Lia laughed at me for packing swim shorts. “It’s a lake,” she said, in the flat voice she uses when she thinks I’ve misread a map. Then we crested the top of Mount Baldy and there was no far shore, just water going blue-grey to the horizon with a freighter dissolving into the haze, and she stopped talking. We had come to Indiana expecting an afterthought squeezed between Chicago and the steel mills, and instead we spent three days barefoot, sand in everything we owned, arguing pleasantly about which beach was best. I still don’t have an answer.
The living dunes
The dunes here move. Mount Baldy, the tallest, walks itself inland a few feet every year, swallowing the oak forest at its back so that dead grey trunks poke out of the sand like the masts of buried ships. We walked up it in the early morning while the surface was still cool, and I understood why they call this sand “singing” — under a certain step it squeaks, a thin dry note that Lia insisted was me and my shoes until she heard it under her own bare feet.

Between the mills and the marsh
What I love about this place is that it refuses to be pretty in a simple way. Stand on Portage Beach and you can turn your head from clean lake water to the tangled silver geometry of a working steel mill, smoke and all. It should be ugly. It isn’t. Behind the dunes, the Great Marsh runs cool and green, and we spent an afternoon on the Cowles Bog trail moving from open dune to black-water bog to sudden beach, more ecosystems in three miles than I’d seen in whole countries. A birder lent Lia his binoculars to find a scarlet tanager. She still talks about it.

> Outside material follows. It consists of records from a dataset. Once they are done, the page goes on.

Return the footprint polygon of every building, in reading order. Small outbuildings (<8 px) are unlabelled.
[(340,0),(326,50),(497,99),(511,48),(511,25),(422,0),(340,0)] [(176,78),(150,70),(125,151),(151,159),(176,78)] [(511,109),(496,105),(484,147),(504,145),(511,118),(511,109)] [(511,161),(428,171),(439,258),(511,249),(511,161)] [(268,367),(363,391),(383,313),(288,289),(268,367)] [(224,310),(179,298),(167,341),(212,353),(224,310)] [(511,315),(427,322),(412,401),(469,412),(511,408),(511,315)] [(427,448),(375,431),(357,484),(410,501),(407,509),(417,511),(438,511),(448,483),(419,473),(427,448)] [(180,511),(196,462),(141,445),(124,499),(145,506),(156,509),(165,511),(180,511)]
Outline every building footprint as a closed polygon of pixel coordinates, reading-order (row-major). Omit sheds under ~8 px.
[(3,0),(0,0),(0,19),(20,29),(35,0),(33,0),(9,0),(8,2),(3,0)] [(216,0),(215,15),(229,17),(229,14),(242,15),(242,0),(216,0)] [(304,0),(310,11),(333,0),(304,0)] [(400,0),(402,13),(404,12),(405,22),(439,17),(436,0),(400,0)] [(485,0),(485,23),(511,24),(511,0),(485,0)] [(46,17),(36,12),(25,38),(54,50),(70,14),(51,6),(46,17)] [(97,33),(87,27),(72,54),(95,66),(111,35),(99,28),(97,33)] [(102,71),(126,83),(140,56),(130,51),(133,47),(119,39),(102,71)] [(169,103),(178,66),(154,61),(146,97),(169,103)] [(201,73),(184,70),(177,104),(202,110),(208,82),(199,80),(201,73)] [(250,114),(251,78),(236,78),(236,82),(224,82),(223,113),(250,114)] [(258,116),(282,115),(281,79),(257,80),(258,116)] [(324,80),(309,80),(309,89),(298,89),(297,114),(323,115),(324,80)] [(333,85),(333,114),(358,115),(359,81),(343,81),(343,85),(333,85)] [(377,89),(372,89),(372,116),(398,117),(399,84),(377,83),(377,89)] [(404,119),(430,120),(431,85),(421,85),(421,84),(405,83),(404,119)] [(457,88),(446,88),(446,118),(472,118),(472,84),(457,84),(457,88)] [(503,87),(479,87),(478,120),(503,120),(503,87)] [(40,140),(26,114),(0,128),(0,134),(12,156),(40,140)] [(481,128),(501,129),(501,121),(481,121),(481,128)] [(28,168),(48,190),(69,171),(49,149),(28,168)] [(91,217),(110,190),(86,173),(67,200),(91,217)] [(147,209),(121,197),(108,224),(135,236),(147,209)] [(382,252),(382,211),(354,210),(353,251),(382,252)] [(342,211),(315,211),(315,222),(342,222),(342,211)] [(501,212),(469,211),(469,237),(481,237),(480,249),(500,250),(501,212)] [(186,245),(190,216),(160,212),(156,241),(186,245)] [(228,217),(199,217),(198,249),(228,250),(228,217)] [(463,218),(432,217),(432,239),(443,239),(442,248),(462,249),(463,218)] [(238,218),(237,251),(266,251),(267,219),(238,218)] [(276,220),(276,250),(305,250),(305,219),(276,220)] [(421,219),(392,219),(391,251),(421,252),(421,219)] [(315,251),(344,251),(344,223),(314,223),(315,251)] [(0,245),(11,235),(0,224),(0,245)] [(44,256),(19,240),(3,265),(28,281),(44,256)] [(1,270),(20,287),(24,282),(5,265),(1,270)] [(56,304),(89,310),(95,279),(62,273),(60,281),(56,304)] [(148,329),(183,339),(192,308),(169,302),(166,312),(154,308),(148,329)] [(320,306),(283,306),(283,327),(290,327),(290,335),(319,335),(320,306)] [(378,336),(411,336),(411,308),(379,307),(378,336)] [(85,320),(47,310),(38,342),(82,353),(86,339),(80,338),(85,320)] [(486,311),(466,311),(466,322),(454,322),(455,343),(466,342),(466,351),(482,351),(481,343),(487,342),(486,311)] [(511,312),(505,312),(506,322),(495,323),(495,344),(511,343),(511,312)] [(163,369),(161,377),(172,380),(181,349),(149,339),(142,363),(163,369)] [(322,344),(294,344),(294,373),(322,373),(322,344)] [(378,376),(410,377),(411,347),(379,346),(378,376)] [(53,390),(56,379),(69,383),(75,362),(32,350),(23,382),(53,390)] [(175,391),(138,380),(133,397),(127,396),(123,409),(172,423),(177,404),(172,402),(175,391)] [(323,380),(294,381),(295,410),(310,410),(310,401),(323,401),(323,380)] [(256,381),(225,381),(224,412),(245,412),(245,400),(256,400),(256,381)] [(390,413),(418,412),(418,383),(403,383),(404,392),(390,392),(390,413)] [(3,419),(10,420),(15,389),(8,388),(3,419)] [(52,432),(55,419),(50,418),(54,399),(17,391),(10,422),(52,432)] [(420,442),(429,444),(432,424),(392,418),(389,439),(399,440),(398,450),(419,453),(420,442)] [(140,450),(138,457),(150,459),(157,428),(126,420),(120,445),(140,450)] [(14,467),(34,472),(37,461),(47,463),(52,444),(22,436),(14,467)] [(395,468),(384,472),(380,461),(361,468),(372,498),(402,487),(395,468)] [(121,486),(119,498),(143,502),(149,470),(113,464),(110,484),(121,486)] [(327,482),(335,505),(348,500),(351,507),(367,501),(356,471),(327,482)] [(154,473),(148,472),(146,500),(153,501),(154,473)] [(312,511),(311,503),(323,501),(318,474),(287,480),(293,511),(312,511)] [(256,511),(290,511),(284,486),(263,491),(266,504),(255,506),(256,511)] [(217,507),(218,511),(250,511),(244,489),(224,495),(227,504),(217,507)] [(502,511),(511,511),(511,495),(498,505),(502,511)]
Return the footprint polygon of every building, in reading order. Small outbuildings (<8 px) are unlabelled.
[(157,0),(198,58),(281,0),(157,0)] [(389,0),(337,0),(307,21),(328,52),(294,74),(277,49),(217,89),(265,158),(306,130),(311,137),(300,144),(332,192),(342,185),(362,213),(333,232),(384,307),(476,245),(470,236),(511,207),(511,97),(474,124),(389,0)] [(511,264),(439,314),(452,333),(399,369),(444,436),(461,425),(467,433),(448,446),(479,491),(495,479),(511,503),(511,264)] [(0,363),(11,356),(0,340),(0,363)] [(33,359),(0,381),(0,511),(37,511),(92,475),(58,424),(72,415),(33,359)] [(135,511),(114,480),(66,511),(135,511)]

Slow afternoons on the water
By the third day we had given up on ambition. We bought sandwiches in Chesterton, drove to Kemil Beach where the crowd thins, and did nothing. Lia read; I waded in to my knees in water that was, she was right, a lake — freshwater cold, no salt sting, gulls instead of terns. But there were waves, real ones, rolling in with a proper hush and drag, and when the sun went low the whole beach turned the color of a peach. We watched the lights of Chicago prick up far across the water like a second, distant shore.

Getting There
Indiana Dunes sits about an hour east of Chicago along Lake Michigan’s southern rim, easily reached by car via I-94 or the Indiana Toll Road. The South Shore Line commuter train runs from downtown Chicago to stations at Dune Park and Beverly Shores, so you can arrive without a car and walk to the sand. The national park and the state park sit side by side; a state-park vehicle fee applies to the latter. Come on a weekday if you can — summer weekends fill the beach lots by mid-morning — and bring layers, because the lake makes its own weather.